Mieszkańców, oczekujących na szczepionkę, zapisanych w kolejce jest mnóstwo. Na kolejkowe listy, na które zdecydowały się niektóre sądeckie apteki wpisało się wielu chętnych. Wpisało się i czeka, aż przyjdzie dostawa. Kiedy to będzie?
Tego nikt nie wie. Nie wiedzą farmaceuci w aptekach, właściciele hurtowni. Nie wiedzą również sami zainteresowani, czyli ci, którzy chcieliby się zaszczepić przeciwko grypie.
Czytaj także: Sprawdź, komu NFZ zrefunduje szczepienia przeciw grypie za granicą
Jak już pisaliśmy popyt na szczepionkę przeciwko grypie w tym sezonie jest ogromny. Mimo deklaracji Ministerstwa Zdrowia przekracza on kilka - a według części farmaceutów - nawet kilkanaście razy podaż. Pacjenci, choć na głowie mamy już listopad, nadal są odsyłani z kwitkiem.
Chętni na szczepionkę szturmują apteki, a tego specyfiku dającego odporność, dosłownie, jak na lekarstwo. Ci, którym udało się kupić szczepionkę na ten sezon grypowy mieli, można powiedzieć dużo szczęścia. Jednak są tacy, którym się to udało i szczepienie przeciwko grypie mają już z głowy.

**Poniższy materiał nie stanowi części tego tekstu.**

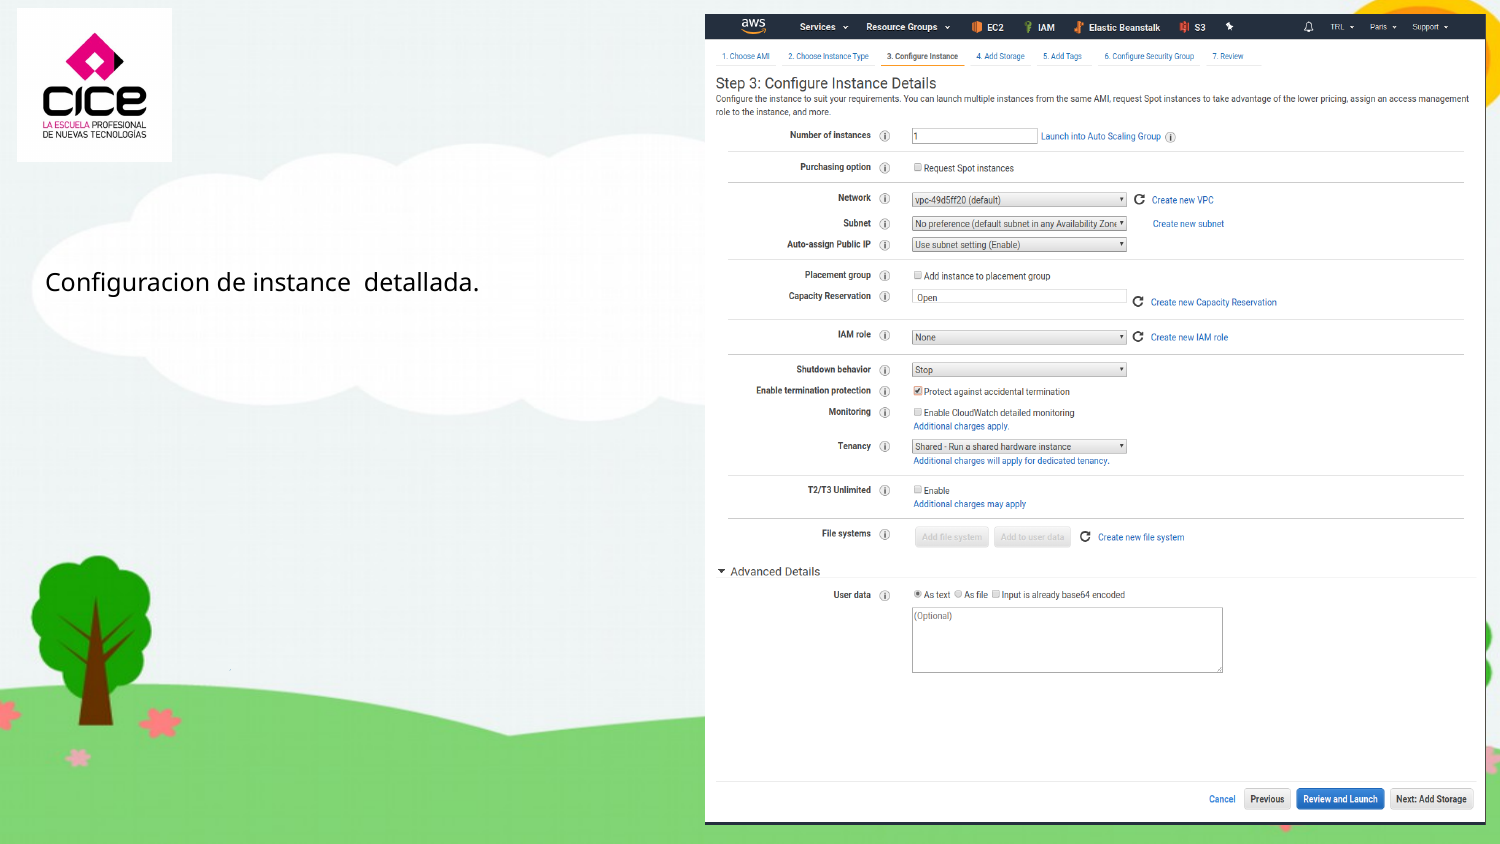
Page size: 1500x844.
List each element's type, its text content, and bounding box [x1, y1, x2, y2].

picture [0, 0, 1500, 844]
title Configuracion de instance detallada. [45, 255, 586, 309]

Według wirusologów sezon grypowy zaczyna się na przełomie listopada i grudnia, a pik zachorowań następuje w okresie między styczniem a marcem.
Do lekarzy w sądeckich przychodniach zgłaszają się chorzy, u których pojawiają się objawy grypowe albo przypominające tę chorobę.
Czytaj także: Kiepsko. Szczepionki przeciw grypie? Na czarnym rynku albo w… Niemczech
- W tej chwili jest bardzo duży problem z dostępnością szczepionek wiodących firm – mówi farmaceuta Mirosław Godek, kierownik apteki przy ul. Żółkiewskiego w Nowym Sączu. – Są one praktycznie obecnie niedostępne. Szczyt zachorowań na grypę dopiero przed nami. Jak będzie z dostawami szczepionek? To wielka niewiadoma. Zainteresowanie szczepionką przeciwko grypie jest ogromne. Dostaw praktycznie nie ma.